Please transcribe exactly, and only, the lines of the data below between the line holding "So: 9:00 - 13:00" and the line holding "Reise-Anfrage", inclusive.
──────
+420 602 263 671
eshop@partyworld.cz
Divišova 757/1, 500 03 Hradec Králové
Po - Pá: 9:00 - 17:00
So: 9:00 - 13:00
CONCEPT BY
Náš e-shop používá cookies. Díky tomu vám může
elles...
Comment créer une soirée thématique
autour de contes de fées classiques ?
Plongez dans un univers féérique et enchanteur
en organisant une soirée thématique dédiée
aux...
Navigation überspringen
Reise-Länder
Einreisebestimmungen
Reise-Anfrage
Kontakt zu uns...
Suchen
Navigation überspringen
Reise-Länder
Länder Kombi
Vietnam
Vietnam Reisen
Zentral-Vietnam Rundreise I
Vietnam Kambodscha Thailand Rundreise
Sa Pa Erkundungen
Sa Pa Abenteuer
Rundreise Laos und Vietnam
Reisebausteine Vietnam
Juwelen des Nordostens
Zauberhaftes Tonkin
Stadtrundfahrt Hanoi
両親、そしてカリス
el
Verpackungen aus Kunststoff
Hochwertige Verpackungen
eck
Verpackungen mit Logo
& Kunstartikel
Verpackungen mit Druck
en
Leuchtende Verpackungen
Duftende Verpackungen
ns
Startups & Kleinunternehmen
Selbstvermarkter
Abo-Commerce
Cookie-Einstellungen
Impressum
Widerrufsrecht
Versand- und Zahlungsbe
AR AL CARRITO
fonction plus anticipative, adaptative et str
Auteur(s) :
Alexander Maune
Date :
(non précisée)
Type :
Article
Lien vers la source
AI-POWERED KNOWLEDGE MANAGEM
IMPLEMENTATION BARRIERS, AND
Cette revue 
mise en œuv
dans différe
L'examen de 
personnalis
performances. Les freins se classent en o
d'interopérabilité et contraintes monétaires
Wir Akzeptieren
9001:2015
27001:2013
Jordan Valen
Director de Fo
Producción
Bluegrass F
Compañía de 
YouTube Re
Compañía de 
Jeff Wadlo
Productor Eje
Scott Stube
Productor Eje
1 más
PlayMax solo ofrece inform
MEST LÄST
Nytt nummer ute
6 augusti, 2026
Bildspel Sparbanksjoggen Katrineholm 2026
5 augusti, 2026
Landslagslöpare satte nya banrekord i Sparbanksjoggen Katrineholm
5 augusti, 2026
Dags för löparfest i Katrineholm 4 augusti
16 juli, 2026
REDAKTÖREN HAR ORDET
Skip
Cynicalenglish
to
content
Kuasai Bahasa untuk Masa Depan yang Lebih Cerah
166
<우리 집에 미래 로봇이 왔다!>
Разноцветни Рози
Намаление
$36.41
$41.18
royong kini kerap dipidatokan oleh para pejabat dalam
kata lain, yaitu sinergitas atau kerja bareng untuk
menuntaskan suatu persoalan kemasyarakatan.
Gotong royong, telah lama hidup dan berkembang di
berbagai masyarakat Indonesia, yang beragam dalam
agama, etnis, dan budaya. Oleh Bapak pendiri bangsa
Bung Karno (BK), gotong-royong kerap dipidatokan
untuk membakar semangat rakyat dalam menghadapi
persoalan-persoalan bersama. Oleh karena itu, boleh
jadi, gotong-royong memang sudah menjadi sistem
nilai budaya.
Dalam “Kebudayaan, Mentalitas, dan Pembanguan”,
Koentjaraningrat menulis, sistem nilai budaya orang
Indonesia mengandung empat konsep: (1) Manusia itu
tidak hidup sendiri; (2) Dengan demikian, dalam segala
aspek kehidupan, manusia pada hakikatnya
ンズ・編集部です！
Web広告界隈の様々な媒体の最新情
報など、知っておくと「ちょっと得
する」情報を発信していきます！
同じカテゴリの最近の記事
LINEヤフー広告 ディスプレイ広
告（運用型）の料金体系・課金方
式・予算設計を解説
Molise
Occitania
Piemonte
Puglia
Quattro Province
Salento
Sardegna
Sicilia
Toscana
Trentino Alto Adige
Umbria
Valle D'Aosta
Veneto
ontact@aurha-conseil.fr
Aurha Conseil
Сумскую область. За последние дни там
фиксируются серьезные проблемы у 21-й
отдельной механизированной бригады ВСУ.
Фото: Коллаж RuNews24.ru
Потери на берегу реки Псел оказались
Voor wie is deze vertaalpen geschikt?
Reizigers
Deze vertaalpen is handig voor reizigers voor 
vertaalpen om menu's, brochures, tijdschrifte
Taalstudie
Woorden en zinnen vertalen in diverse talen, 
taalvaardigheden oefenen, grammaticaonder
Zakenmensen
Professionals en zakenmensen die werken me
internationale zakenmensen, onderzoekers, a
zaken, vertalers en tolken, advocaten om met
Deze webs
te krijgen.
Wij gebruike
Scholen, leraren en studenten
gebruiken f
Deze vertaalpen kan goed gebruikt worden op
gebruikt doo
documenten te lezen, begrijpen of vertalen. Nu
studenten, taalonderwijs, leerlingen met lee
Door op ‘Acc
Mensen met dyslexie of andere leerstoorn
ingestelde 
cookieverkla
──────
# ANSWER BOX:
So: 9:00 - 13:00
CONCEPT BY
Náš e-shop používá cookies. Díky tomu vám může
elles...
Comment créer une soirée thématique
autour de contes de fées classiques ?
Plongez dans un univers féérique et enchanteur
en organisant une soirée thématique dédiée
aux...
Navigation überspringen
Reise-Länder
Einreisebestimmungen
Reise-Anfrage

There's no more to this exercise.